• _Trecho fornecido_:

MOÇAMBIQUE:
AS METAMORFOSES DA CIDADANIA OU EM BUSCA DE UMA CIDADANIA? [1]
Olívia
Maria Faite*
“O que se passa, e isso parece inevitável, é que
estamos criando cidadanias diversas
dentro de Moçambique” (Mia Couto).
1. Introdução
Falar
de cidadania em Moçambique significa rebuscar inúmeros aspectos da história de
um País do século XX e, tentar condensá-los para justificar o conceito, sendo
assim, não se mostra tarefa fácil e muito menos algo que possa ser esgotado
numa reflexão apenas, contudo, a necessidade de abrir esta página, e tentar
entender o real significado de cidadania em Moçambique apresentam-se-nos
algo irresistível, devido aos conturbados momentos que marcam o quotidiano
moçambicano.
Este artigo procura de forma
resumida refletir sobre o tipo de cidadania que se foi
construindo e, para sustentar a nossa argumentação baseamo-nos nalguns
fato da história de Moçambique. Não se trata, porém, de uma análise aprofundada,
uma vez que a mesma requereria maior espaço e tempo, mesmo assim, não
pretendemos furtar-nos a um debate que se têm tornado cada vez mais premente.
Ao
invés de descrever detalhadamente o estado da arte sobre o conceito de
cidadania e suas tipologias, apresentaremos o conceito de cidadania cunhado por
Marshall, a tipologia adotada por Turner, as
contribuições de Rosário e, Murilo de Carvalho.
Apesar
dos estudos de Marshall terem um cunho etnocentrista,
por ter generalizado a sua análise com base no caso inglês, o seu esquema
interpretativo é ainda considerado relevante para muitos enfoques sobre
cidadania, por ter contribuído grandemente para o avanço na discussão teórica e
nos estudos históricos sobre cidadania. Por essa razão resolvemos trazer a sua
abordagem.

• _O problema_: Reescreva a parte do texto sobre cidadania em Moçambique que começa com "Este artigo procura" e termina com "Murilo de Carvalho.", trocando "artigo" por "ensaio".

• _Dados fornecidos_:
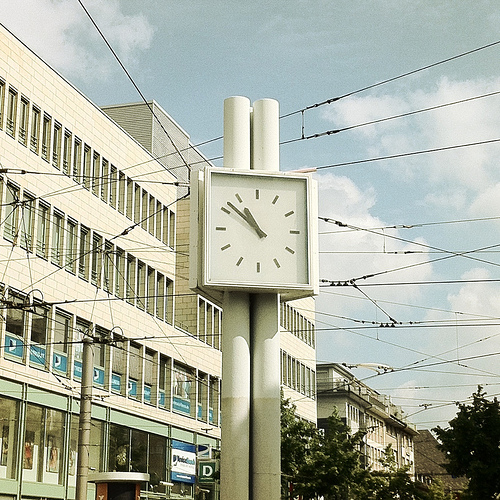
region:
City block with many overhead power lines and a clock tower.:
[5, 45, 497, 497]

• _Resultado abaixo_:
Este ensaio procura de forma
resumida refletir sobre o tipo de cidadania que se foi
construindo e, para sustentar a nossa argumentação baseamo-nos nalguns
fato da história de Moçambique. Não se trata, porém, de uma análise aprofundada,
uma vez que a mesma requereria maior espaço e tempo, mesmo assim, não
pretendemos furtar-nos a um debate que se têm tornado cada vez mais premente.
Ao
invés de descrever detalhadamente o estado da arte sobre o conceito de
cidadania e suas tipologias, apresentaremos o conceito de cidadania cunhado por
Marshall, a tipologia adotada por Turner, as
contribuições de Rosário e, Murilo de Carvalho.